Your calculation of $T$ is correct - and possibly simpler than integration, which is the usual method for finding the electrostatic repulsion force $F$. Perhaps your difficulty is that the result which you get for the amplitude does not match the answer which you have been given for $x$?
The wire is initially in equilibrium between two forces : the repulsive force $F$ between the two charges $+Q$ and $+q$ which pushes the wire to the right, and the 2 tensions $T$ in each spring which pull the wire to the left : $F=2T$. The initial extension of the springs is the amplitude of oscillations : $T=kA$.
You are not asked to find the period of oscillations, so it is not necessary to write the equation of motion and deduce the angular frequency. To find the period we would need to know the mass of the wire, which is not stated. The amplitude will be the same regardless of the mass of the wire.
You have found $T$. Finding the amplitude $A$ is then straightforward. If the result $x=2a$ is not what you expected, there may be an error in the question or in the given answer.

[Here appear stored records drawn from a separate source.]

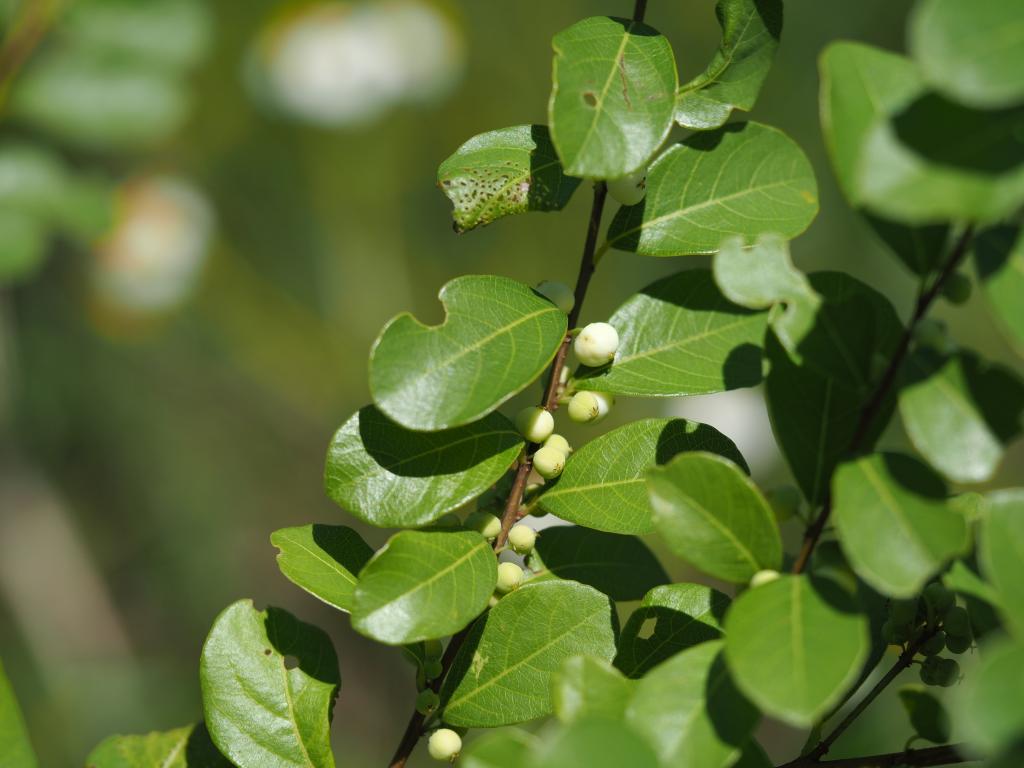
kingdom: Plantae
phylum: Tracheophyta
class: Magnoliopsida
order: Malpighiales
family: Phyllanthaceae
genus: Flueggea
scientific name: Flueggea suffruticosa
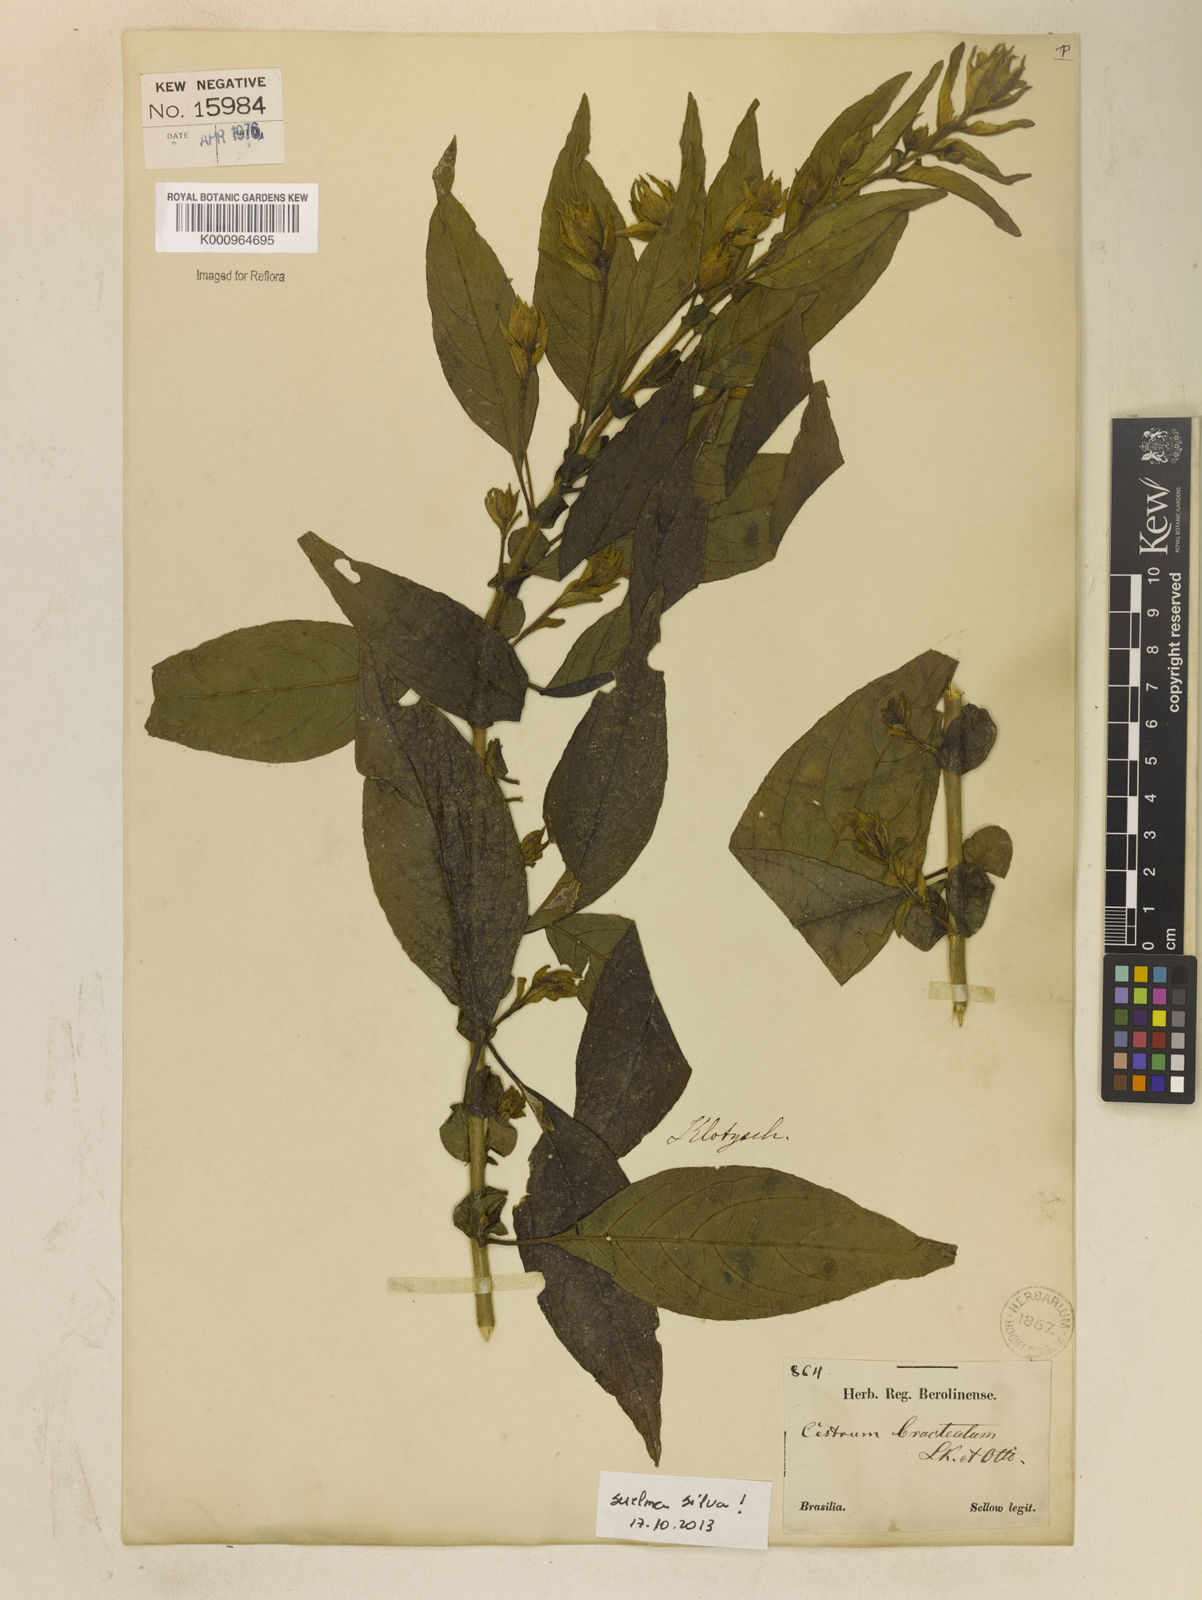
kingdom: Plantae
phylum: Tracheophyta
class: Magnoliopsida
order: Solanales
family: Solanaceae
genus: Cestrum
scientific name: Cestrum bracteatum
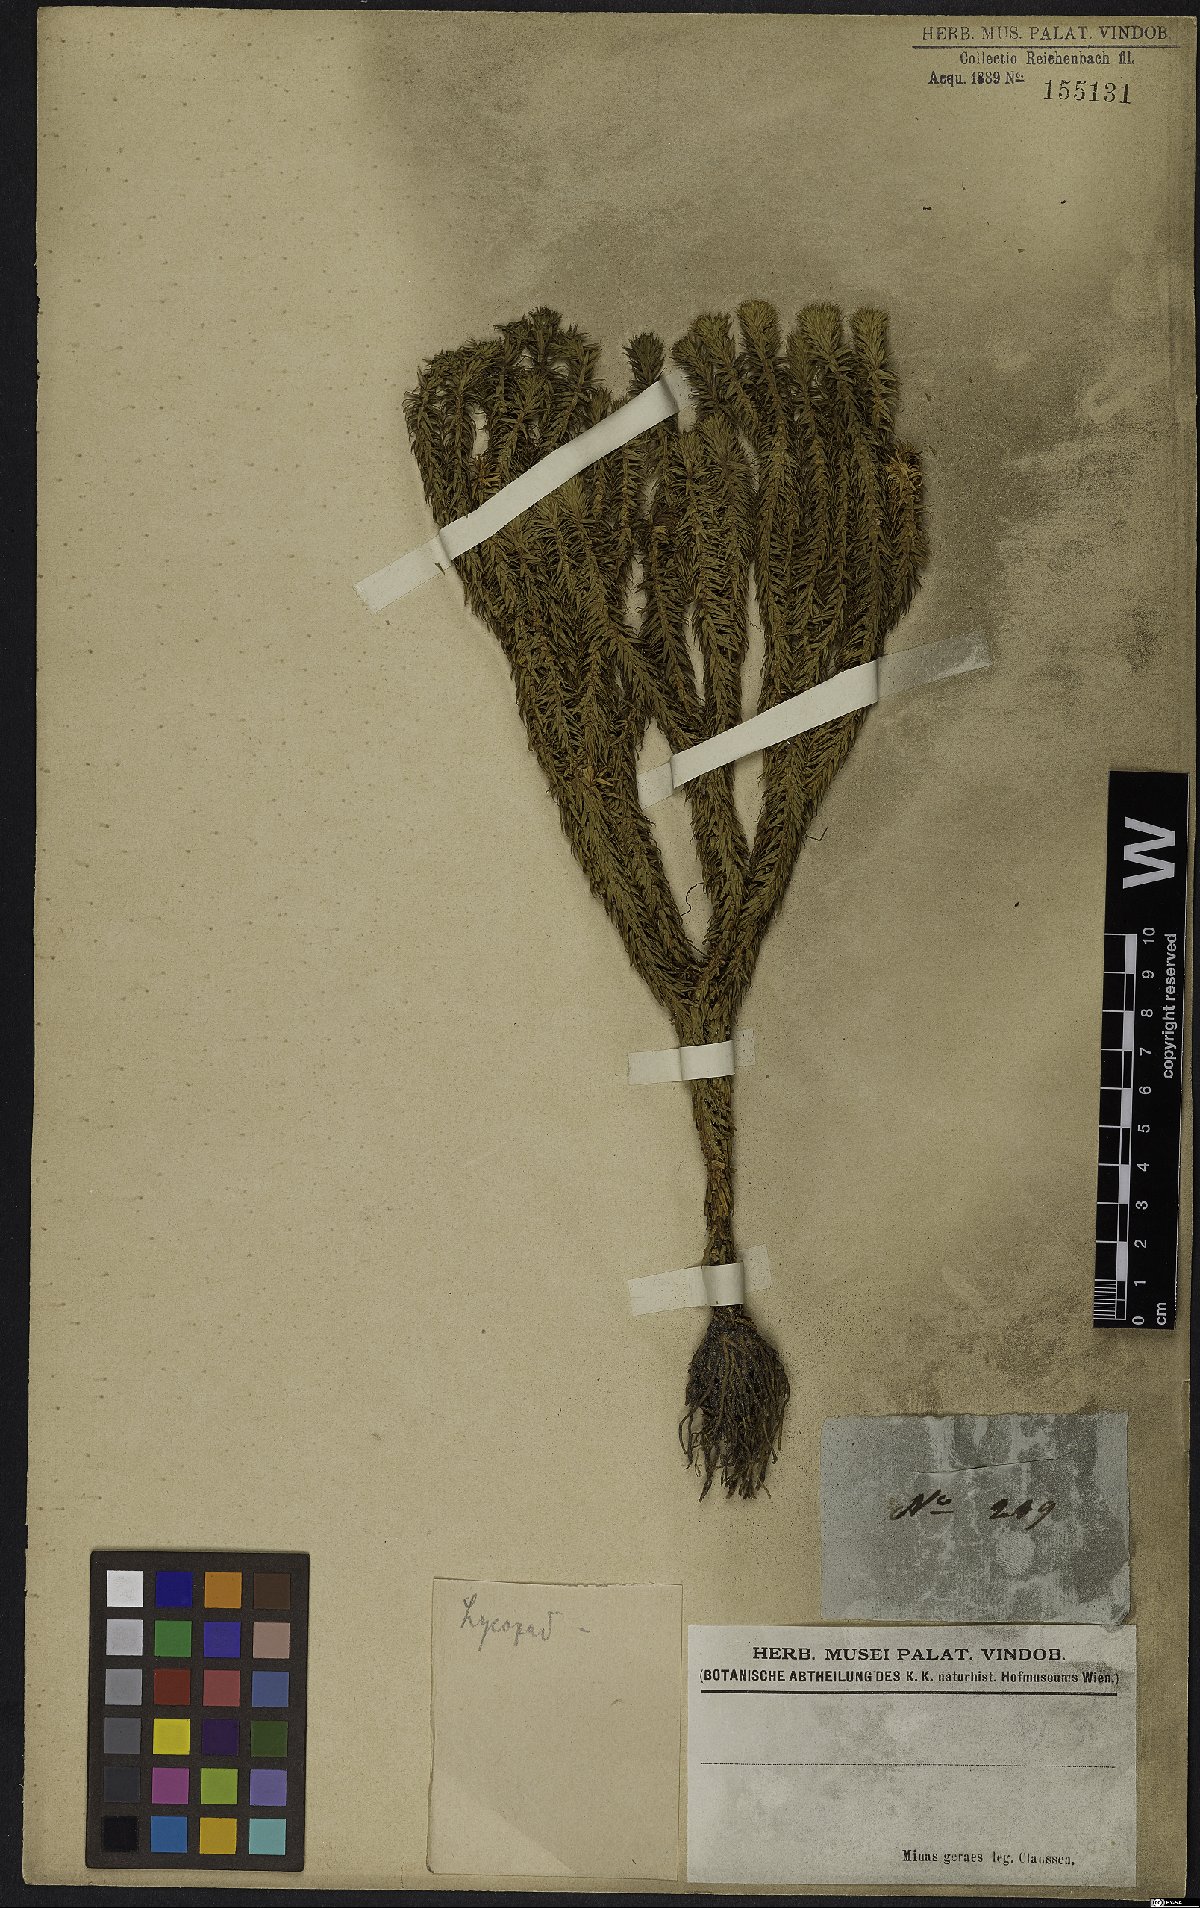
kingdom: Plantae
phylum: Tracheophyta
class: Lycopodiopsida
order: Lycopodiales
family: Lycopodiaceae
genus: Lycopodium
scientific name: Lycopodium
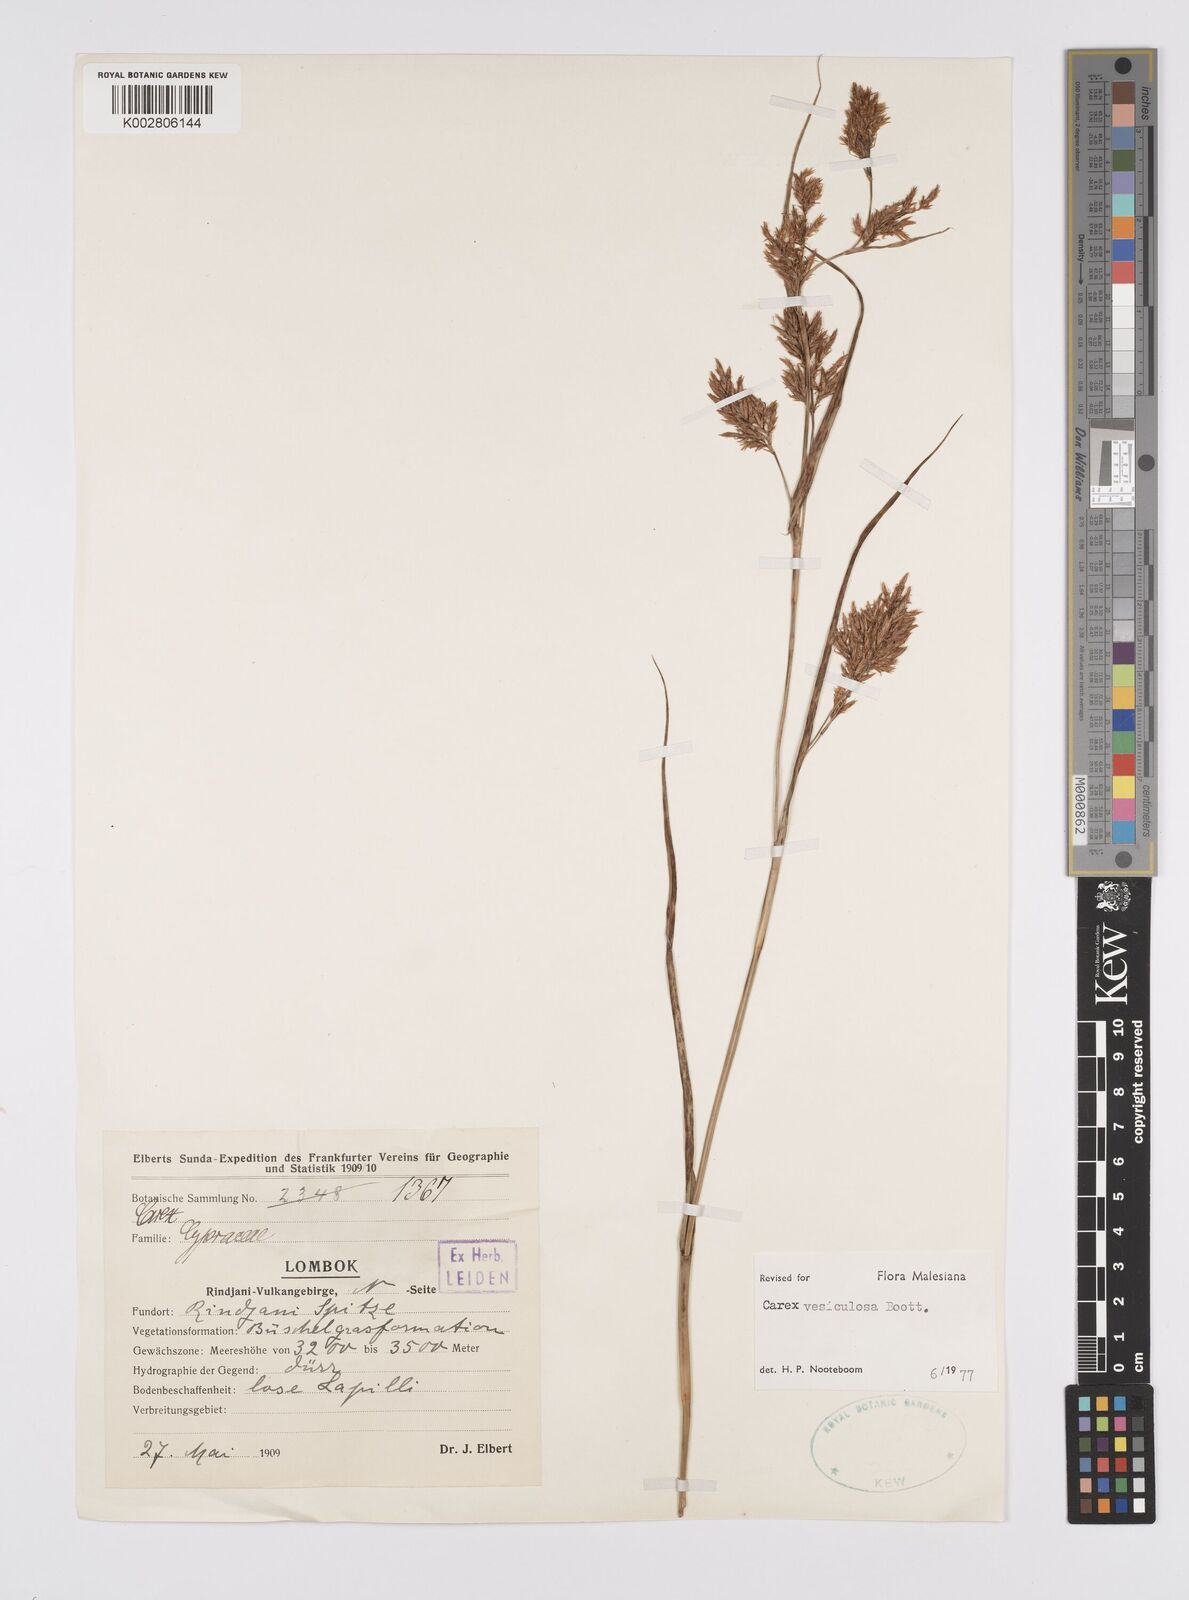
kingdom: Plantae
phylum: Tracheophyta
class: Liliopsida
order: Poales
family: Cyperaceae
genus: Carex
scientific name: Carex vesiculosa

$qQ/4\pi \epsilon_0 a^2$ has the unit of force ($N$), and $k$ has unit of force per length ($N/m$). So in order for $xqQ/8\pi^2\epsilon_0 a^3 k$ to have the unit of length (amplitude) then $x$ must also have the unit of length.
Note : Do not confuse $x$ with the extension of the springs. In this question $x$ is an unknown factor in an equation. The initial extension of the springs is the amplitude $A$.